74 year-old male with past medical history significant for an anterolateral myocardial infarction.

Figure 1: Sagittal image demonstrating left ventricular apical out pouching.

Figure 2: Same left ventricular apical out pouching in the coronal plane.

Movies 1 and 2: There is a 3 cm thin-walled out pouching at the apex of the left ventricle, demonstrating paradoxical movement relative to the left ventricular contraction. This area of out pouching arises from the LV contour with a smooth angle. The LV myocardium tapers gradually in thickness up to the margin of the out pouching. There appears to be trabeculations in the out pouching as well. There is no evidence of thrombosis within the out pouching. Mild mitral regurgitation is noted. The right ventricle demonstrates normal wall motion.

True aneurysm of the left ventricular apex.

A left ventricular (LV) aneurysm is a segment of the left ventricular wall that protrudes from the expected outline of the ventricular chamber and displays either akinetic or dyskinetic motion. LV aneurysms occur in approximately 12-15% of patients after myocardial infarction. Weakening of the myocardial wall at the infarction site permits the development of a local bulge. Pathologically there is a large thin-walled sac bulging from the lumen and the external surface of the heart, usually clearly demarcated from normal myocardium.

Many patients with small left ventricular aneurysms are asymptomatic. As the size of the aneurysm increases, patients can present with angina refractory to medical treatment, congestive heart failure, arrhythmias, and systemic emboli. Complications of left ventricular aneurysms include mitral incompetence (via aneurysm of the posterior left ventricle which supports the papillary muscle and chordae tendinae of the mitral valve), cardiac failure, and mural rupture leading to tamponade and/or cardiogenic shock.
Plain radiographic findings can be normal, but the aneurysm can be seen on a chest x-ray as a bulge in the contour of the left heart border. Curvilinear peripheral calcification is an infrequent but important sign that occurs only after several years.

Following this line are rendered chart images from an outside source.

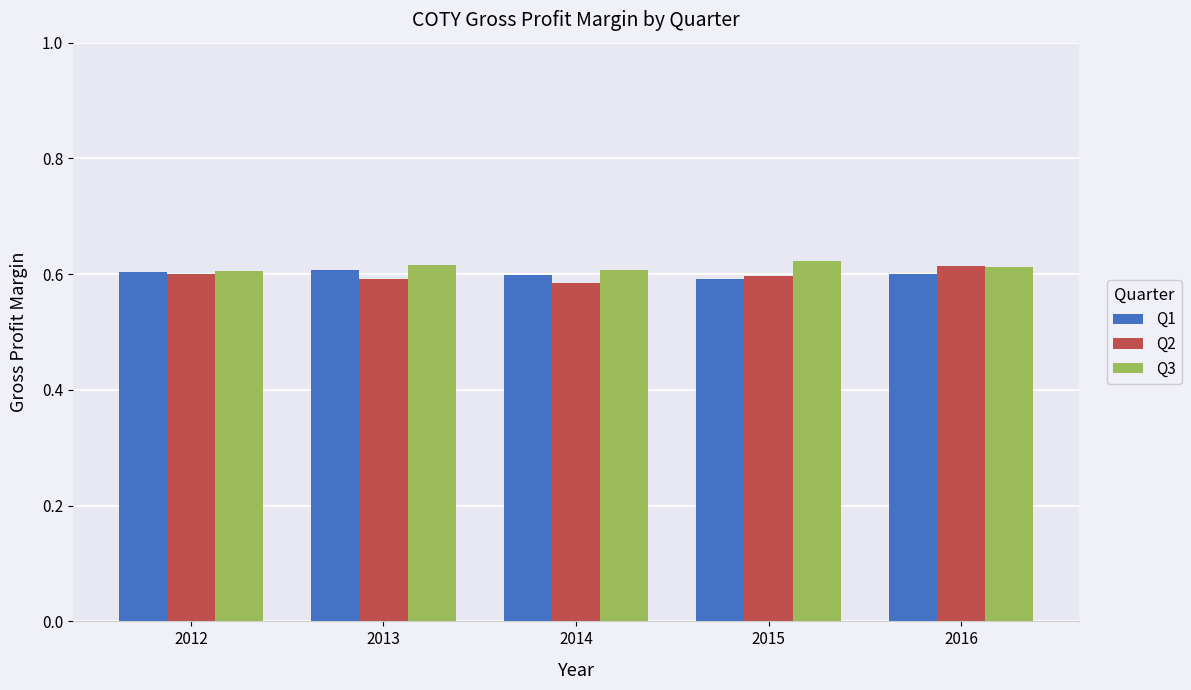

What are all the series names shown in the legend?

Q1, Q2, Q3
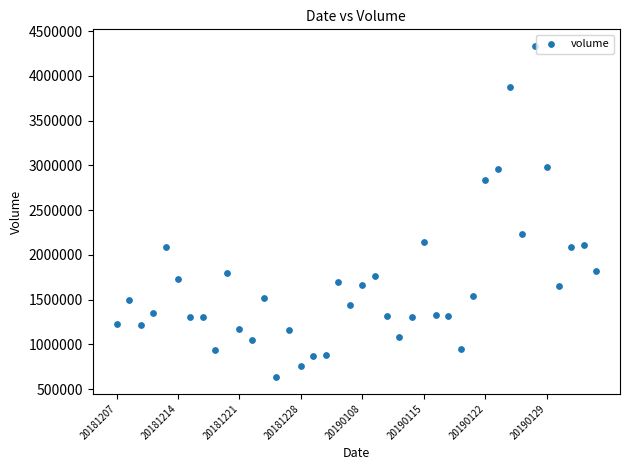

What is the range of Y values (max minus min)?

3701534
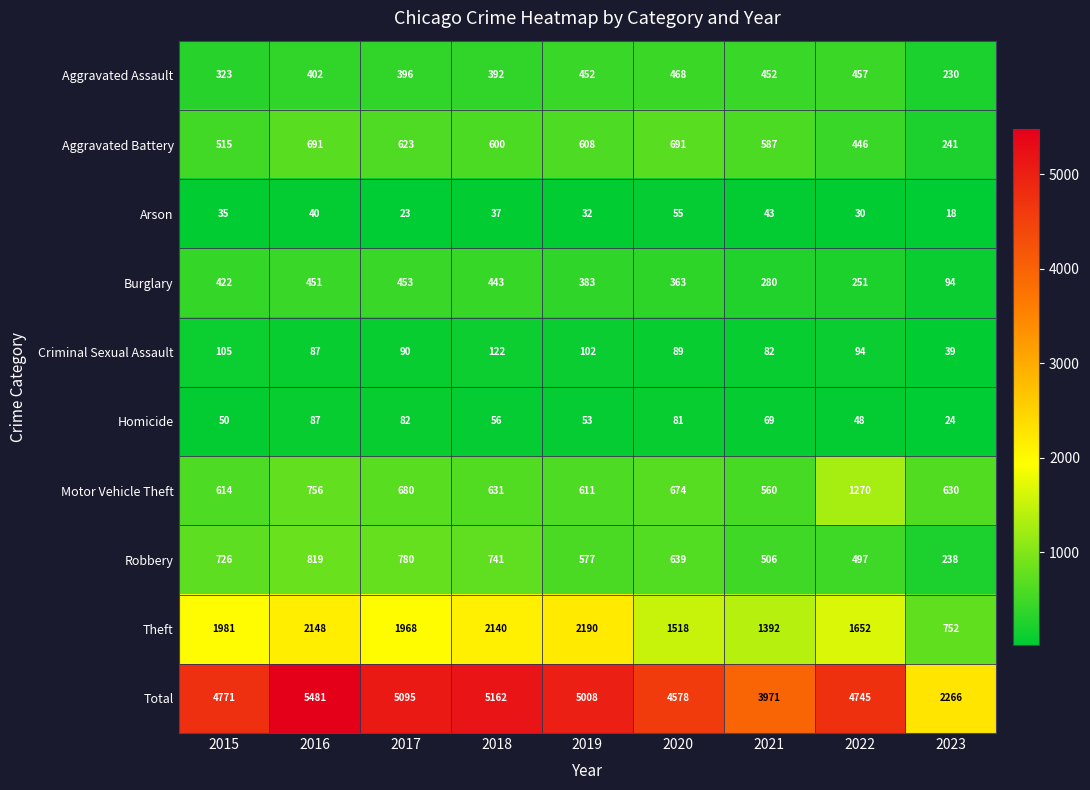

Which label corresponds to the smallest value in the chart?

2023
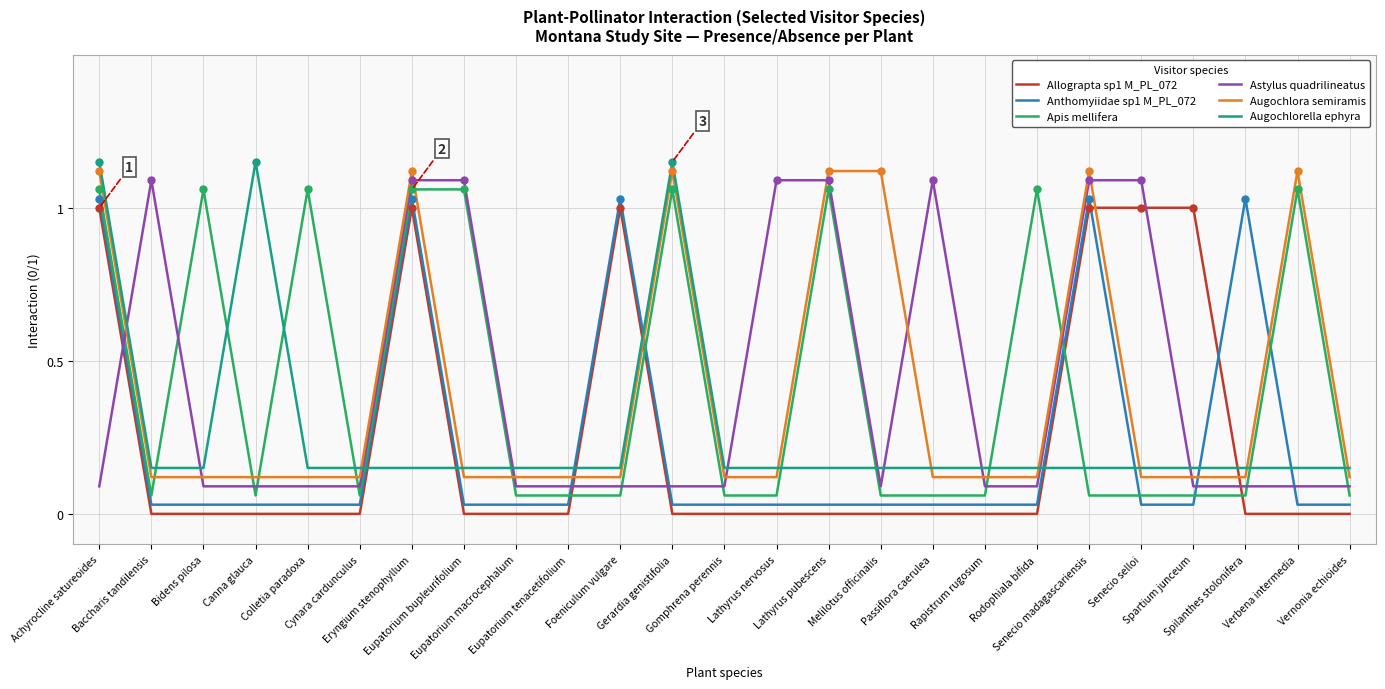

The Astylus quadrilineatus series shows 0.1 at Rapistrum rugosum. True or false?

True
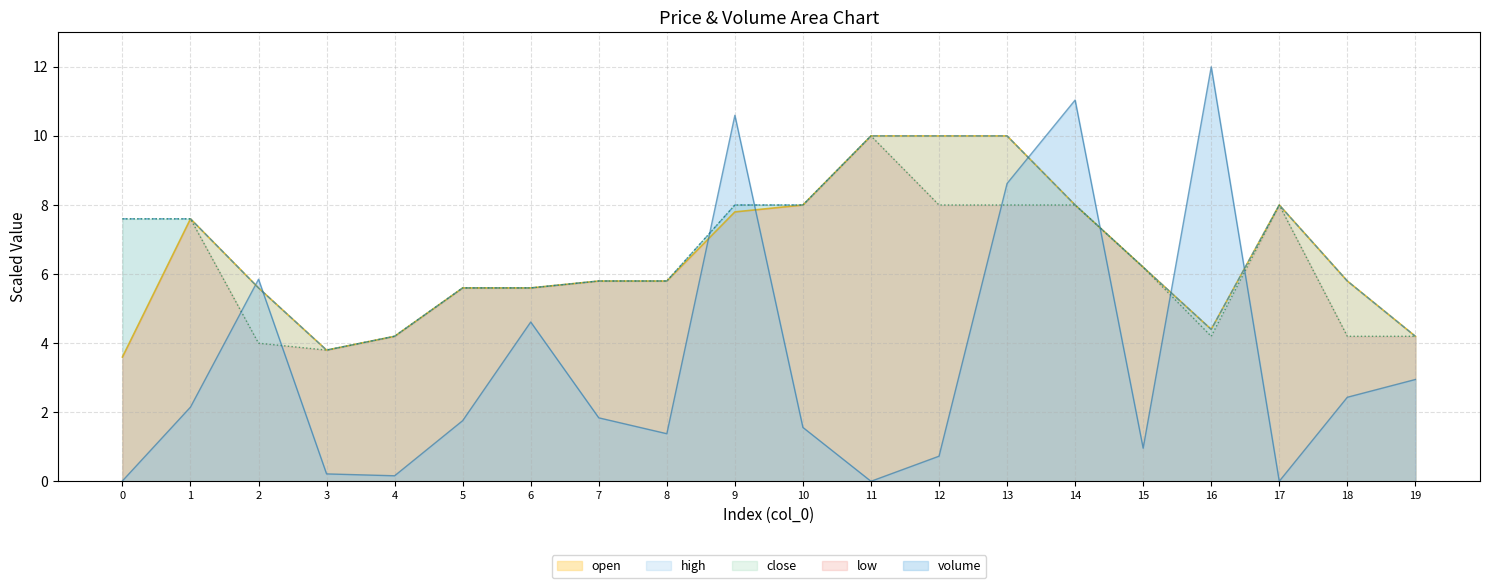

Reading left to right, what are all the values shown in this chart?

open: 3.6	7.6	5.6	3.8	4.2	5.6	5.6	5.8	5.8	7.8	8.0	10.0	10.0	10.0	8.0	6.2	4.4	8.0	5.8	4.2
high: 7.6	7.6	5.6	3.8	4.2	5.6	5.6	5.8	5.8	8.0	8.0	10.0	10.0	10.0	8.0	6.2	4.4	8.0	5.8	4.2
close: 7.6	7.6	4.0	3.8	4.2	5.6	5.6	5.8	5.8	8.0	8.0	10.0	8.0	8.0	8.0	6.2	4.2	8.0	4.2	4.2
volume: 0.0	2.1	5.9	0.2	0.2	1.8	4.6	1.8	1.4	10.6	1.6	0.0	0.7	8.6	11.0	1.0	12.0	0.0	2.4	2.9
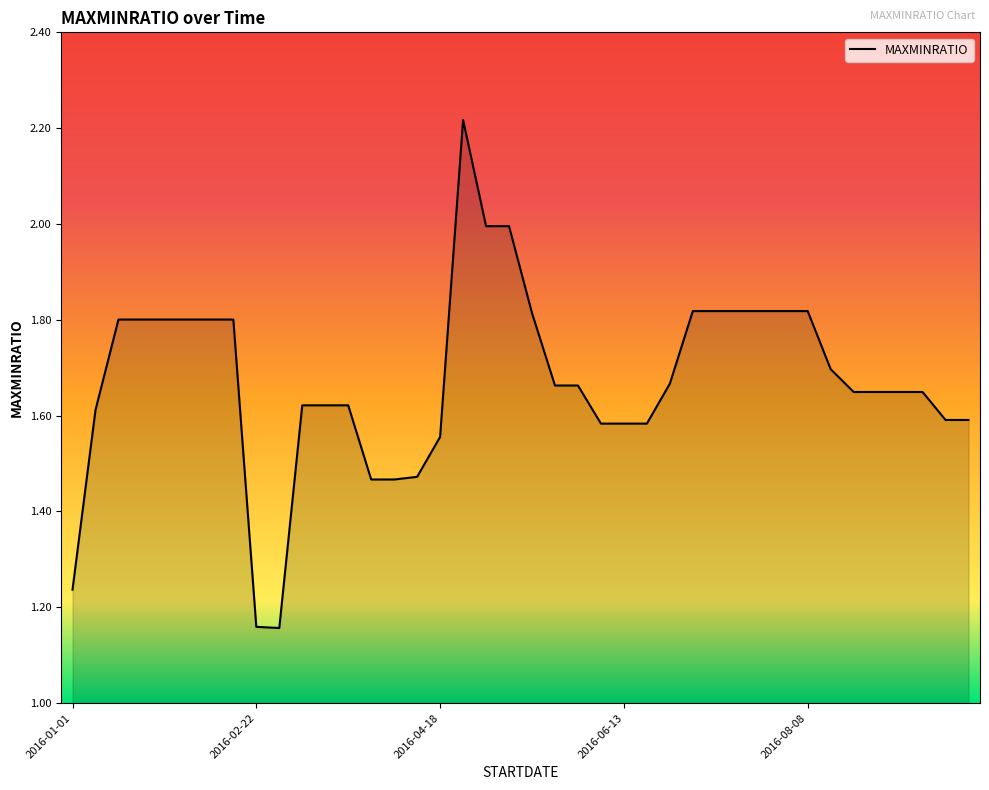

What is the difference between the maximum and minimum values?

1.1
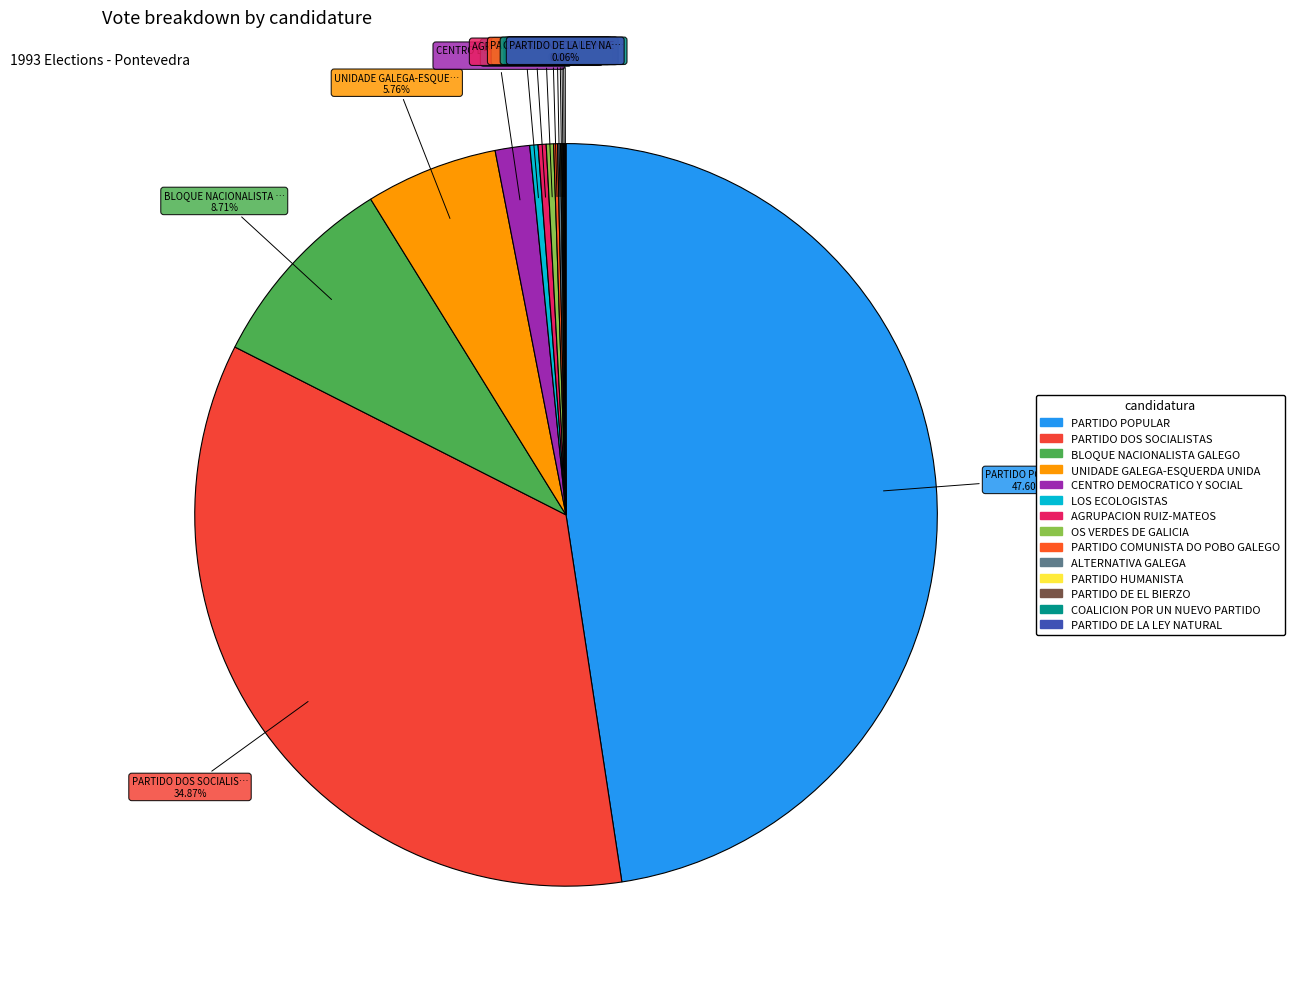

Approximately how many times larger is the value at PARTIDO DE EL BIERZO compared to COALICION POR UN NUEVO PARTIDO?

1.0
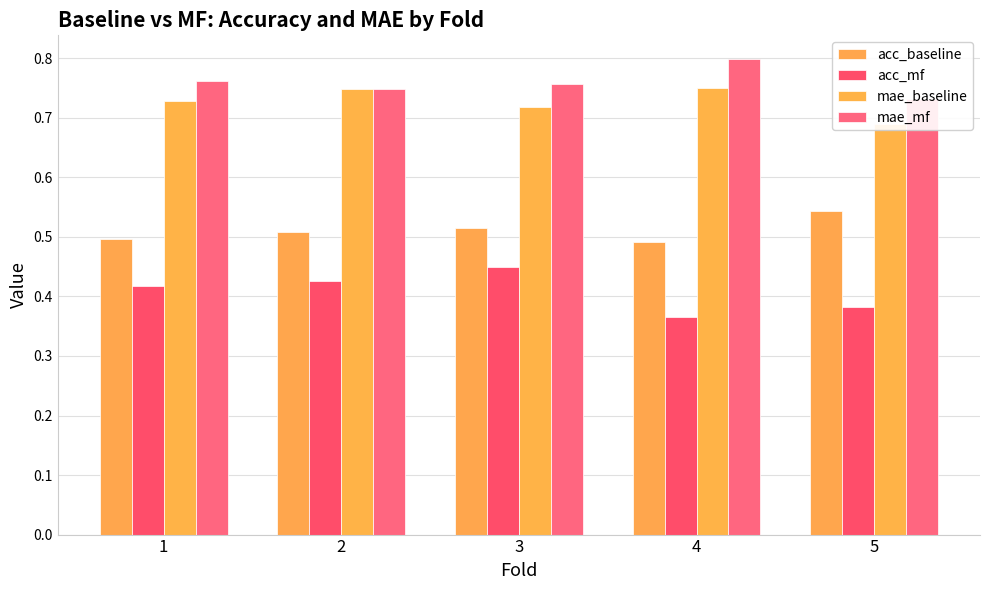

What is the value of the mae_baseline bar at the 5th from the left?

0.7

True ventricular aneurysms are broad necked, thin-walled, localized out-pouchings which have an intact fibrous myocardial wall with adherent overlying pericardium. True aneurysms most commonly occur after a transmural myocardial infarction from severe left anterior descending (LAD) coronary artery disease. Less common causes include congenital, Chagas disease, and myocarditis. These aneurysms are most commonly located in the anterolateral, apical, and septal walls. True aneurysms have a neck that is greater than or equal to the maximal diameter of the aneurysm. They are either akinetic or dyskinetic and do not contract during systole. The left ventricle is usually dilated and the remaining wall is hyperkinetic in order to maintain cardiac output. These aneurysms may contain thrombus and have a very low risk of rupture.

False ventricular aneurysms, or pseudoaneurysms, are contained myocardial ruptures consisting of a localized hematoma surrounded by adherent pericardium. These aneurysms develop when the free wall of the left ventricle ruptures into the pericardial space after a myocardial infarction. Other causes include penetrating trauma, abscess from bacterial endocarditis, and surgical ventriculotomy. False aneurysms are most commonly located in the posterolateral and retrocardiac areas of the left ventricle. They have a neck size that is less than the maximal diameter of the aneurysm. Imaging studies may demonstrate contrast material oscillating in and out of the neck of the aneurysm because of the narrow communication with the left ventricular chamber. False aneurysms almost always contain thrombus and have a high risk for rupture.

References:

1. Brant, W.E. and Helms, C.A. Fundamentals of Diagnostic Radiology, 2nd Edition. Philadelphia: Lippencott Williams & Wilkins, c1999. pp.552-553.
2. Pohost, G.M. and O’Rourke, R.A. (eds). Principles and Practice of Cardiovascular Imaging. Boston: Little, Brown & Co., c1991. pp. 93-394.